PLANS REVIVED FOR PURCHASE OF AIRCRAFT FOR NAC

PLANS REVIVED FOR PURCHASE OF AIRCRAFT FOR NAC
Kathmandu, 18 Jan. The Ministry of Tourism and Civil Aviation (MoTCA) has revived plans to purchase two aircraft from Airbus Company for Nepal Airlines Corporation (NAC) after the company proposed a deal with the financial conditions set three years ago, Sangam Parsain reports in The Kathmandu Post.
The plan was revealed by Tourism Minister Lokendra Bista Magar on Wednesday in a meeting of the parliamentary International Relations and Human Rights Committee. The panel had summoned Magar to talk about the current happenings in the country's tourism and aviation sector.
Magar told the committee that Airbus was positive to strike the deal with the same financial conditions set earlier. According to the MoTCA, the French Embassy in Nepal had dispatched a letter to the ministry and the Ministry of Foreign Affairs on December 29 last year regarding the issue.
On October 26, 2009, the NAC board had decided to purchase two aircraft from Airbus--Airbus A320-200 (narrow body) and A330-200 (wide body)--to expand its international fleet.
In its proposal, Airbus had quoted US$ 41.28 million for the narrow body aircraft and US$ 92.84 million for the wide body aircraft.
However, with controversy surrounding the purchase process, the Public Accounts Committee (PAC) on December 28, 2009 directed the government to cancel the deal while the Ministry of Finance directed MoTCA to scrap the purchase process on May 25, 2010.
A highly-placed source said Magar had written to the PAC seeking discussion on the issue to possibly ease the purchase deal. The International Relations and Human Rights Committee also directed MoTCA to go ahead with the deal on Wednesday.

→ Provided records:
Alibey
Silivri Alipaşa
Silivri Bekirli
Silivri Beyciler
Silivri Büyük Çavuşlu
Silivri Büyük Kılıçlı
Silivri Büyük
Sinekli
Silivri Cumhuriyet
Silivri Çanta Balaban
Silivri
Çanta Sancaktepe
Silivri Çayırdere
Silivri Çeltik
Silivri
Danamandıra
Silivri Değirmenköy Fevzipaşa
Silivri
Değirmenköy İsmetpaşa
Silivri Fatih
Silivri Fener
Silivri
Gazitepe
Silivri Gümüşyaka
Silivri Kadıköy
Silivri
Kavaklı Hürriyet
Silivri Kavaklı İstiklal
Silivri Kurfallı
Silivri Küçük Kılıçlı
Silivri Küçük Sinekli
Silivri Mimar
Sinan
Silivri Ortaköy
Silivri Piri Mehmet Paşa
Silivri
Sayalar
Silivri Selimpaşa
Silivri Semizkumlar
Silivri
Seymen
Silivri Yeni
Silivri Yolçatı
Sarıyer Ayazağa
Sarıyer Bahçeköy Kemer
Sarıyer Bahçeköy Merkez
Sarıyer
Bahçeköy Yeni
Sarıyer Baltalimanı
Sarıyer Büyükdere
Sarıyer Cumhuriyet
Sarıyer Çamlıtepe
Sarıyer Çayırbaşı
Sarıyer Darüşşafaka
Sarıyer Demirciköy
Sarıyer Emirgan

→ Description of the task:
Continue the news report on the planned aircraft purchase for Nepal Airlines Corporation, starting after its final sentence. The records were drawn from a different source than the news report.

→ Result:
"If the process to purchase the aircraft begins now, the NAC could get two aircraft within five months," said MoTCA Secretary Ganesh Raj Joshi. Deputy general manager of NAC Ganesh Thakur, who was involved in the purchase process earlier, asked lawmakers to support the NAC in this regard.
"We are reviving the earlier deal and are optimistic that the government will support us," he told the lawmakers in Wednesday's meeting.
Although, Magar did not disclose the MoTCA plans after it received the letter from Airbus, he expressed confidence that things, that had not worked with 21 ministers who headed MoTCA before him, will move ahead this time around. "I don't want to be unsuccessful during my term," he said.
According to Magar, since the NAC is currently in the process of acquiring aircraft for the domestic sector, plans to buy aircraft for the international sector will move ahead after the domestic sector process ends.
"All the purchase process will be transparent, direct, legal and responsible," Magar added.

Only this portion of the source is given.